1. We are often told that when thinking about wind power we need to see the ‘big picture’. I agree. Let’s do that. What does the big picture tell us?
2. It tells us that the climate change mitigation agenda has already failed. Global emissions have risen by 45% since 1990. Chinese emissions have almost tripled since that year, and now exceed those of the United States, which have themselves grown by 20% over the same period.
3. The trend is upwards. The emissions reductions agenda has failed. Who is to blame?
4. Jonathon is to blame, as is the green movement generally, for bullying OECD governments into adopting legal mandates for low carbon solutions that are technically primitive and consequently ludicrously expensive.
5. The result is that the example of the low carbon economy that we present to the world is deeply unattractive, and we have persuaded nobody, least of all our own populations, who are now waking up to the fact that the uptake of renewables, originally promised to us as a grass roots and small is beautiful affair, has become a bun-fight between target driven government and subsidy hunting corporates, with venture capital feasting in the space between. And there’s Jonathan and his friends, of course, cheering it all on from the margins.
6. Think about the costs, and lets think locally. In between 2002 and 2011 the UK consumer shelled out £7.3 billion in income support for renewable electricity alone, and the annual cost is currently about £1.5 billion a year and climbing rapidly.
7. To drive investment to meet our targets we will have to subsidise the renewable electricity to the tune of about £8 billion a year in 2020, and for next twenty years. A modest target for renewable heat in the UK will cost £2 billion in subsidies. These sums would be unaffordable in good times, and are completely so in the present situation. No wonder that the Treasury is seeking to lift this burden from domestic households and businesses.
8. Wind power is a key element in the mess that the green movement has made of the climate change agenda because the wind industry offered rapid deployment at scale, in spite of its drawbacks it had one significant merit for the green NGOS; it was not nuclear. This was essentially a negative enthusiasm. Wind was good because it was not nuclear.
9. But wind requires heavy income support subsidy, 50% of the income of an onshore wind farm is subsidy, 66% of an offshore site. They’re just not ready.
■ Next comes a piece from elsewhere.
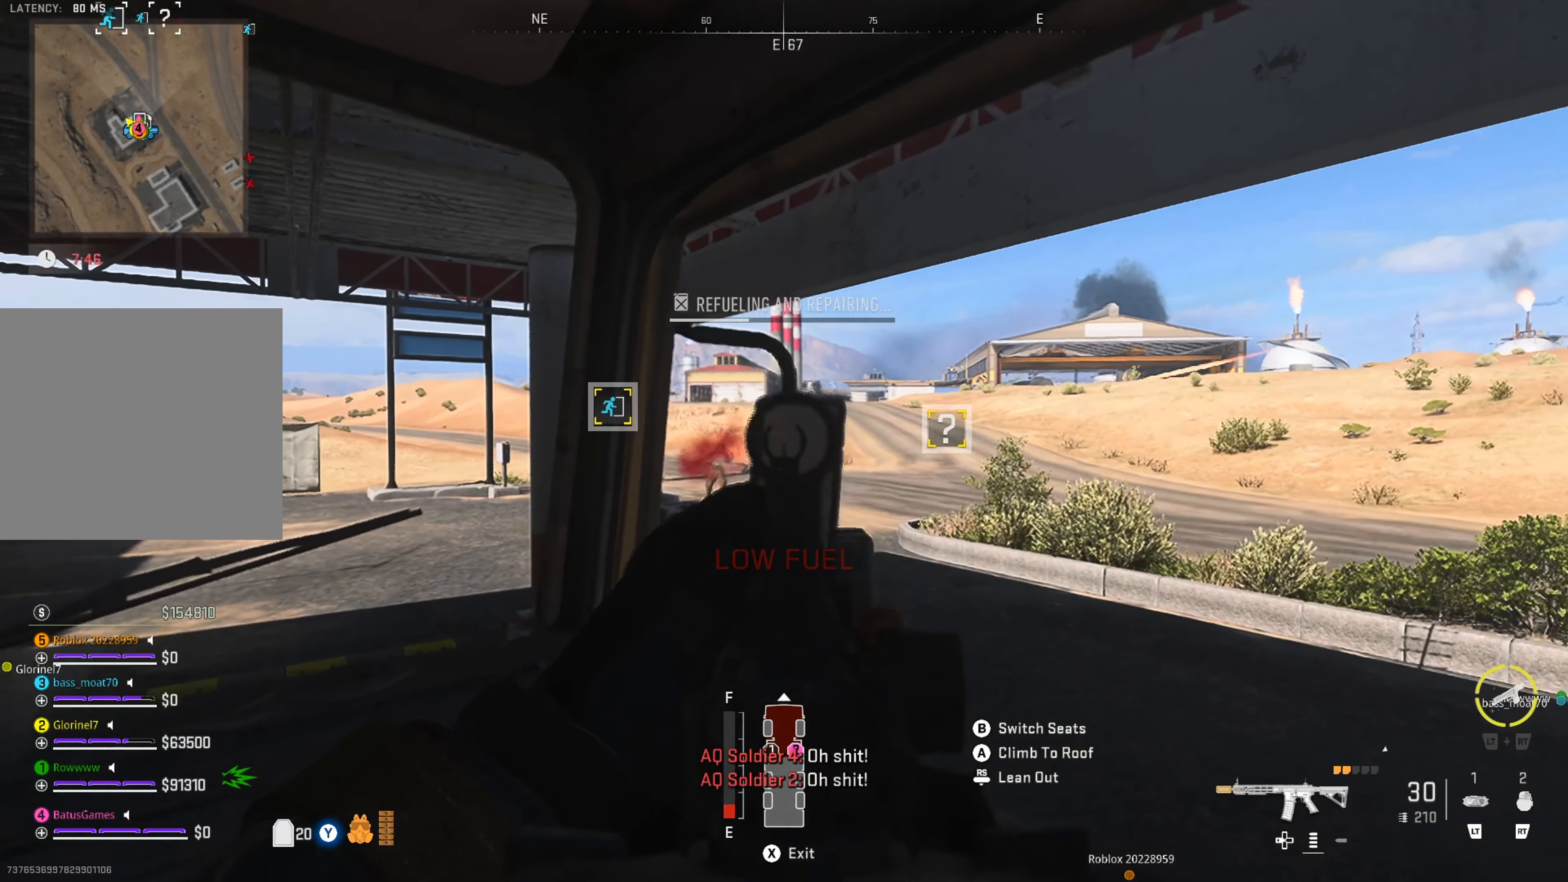
{"buttons": ["L1"], "left_stick": "center", "right_stick": "center", "events": [[167, "R1", "down"], [200, "left_stick", "center"], [267, "R1", "up"], [300, "right_stick", "center"]]}
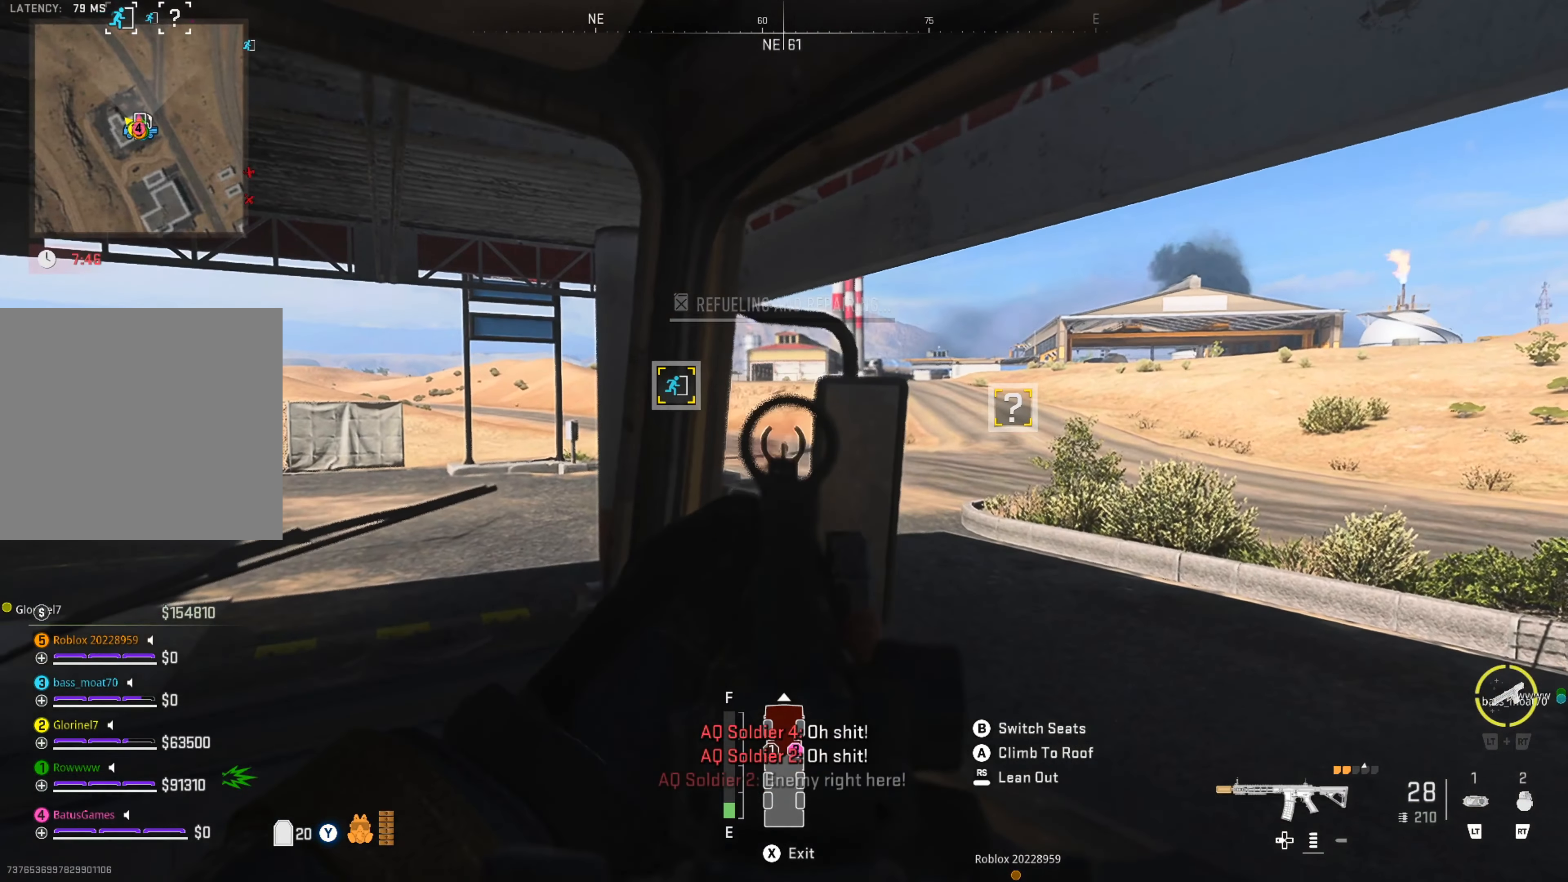
{"buttons": [], "left_stick": "center", "right_stick": "center", "events": [[67, "R1", "down"], [150, "R1", "up"], [200, "R1", "down"], [300, "R1", "up"], [383, "L1", "up"]]}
Wind also requires indirect subsidy in the sense that somebody else has to pay for the additional grid management costs that it imposes, for network expansion, and the provision of conventional support capacity to meet errors in the wind forecast and to guarantee security of supply on a cold, windless, winter afternoon.
10. The net result is extremely expensive emissions savings. Even at a generous estimate onshore wind costs about £90 of subsidy per tonne of CO2. Offshore wind is even worse, £180 a tonne, in comparison to EU ETS costs at under €10/tCO2. When system costs are taken into account these wind costs, already absurd, can only rise.
11. £90 a tonne is not in any sense a viable climate change policy, it’s a vanity project, and unsurprisingly it has failed at the international level, and is now failing in a Europe that can no longer afford such gestures.
12. So, between them, naïve enthusiasts and cynical speculators have set back the cause of clean energy some twenty years. Jonathon we can forgive; he meant well; but for the wind industry magnates, no apology will ever be sufficient.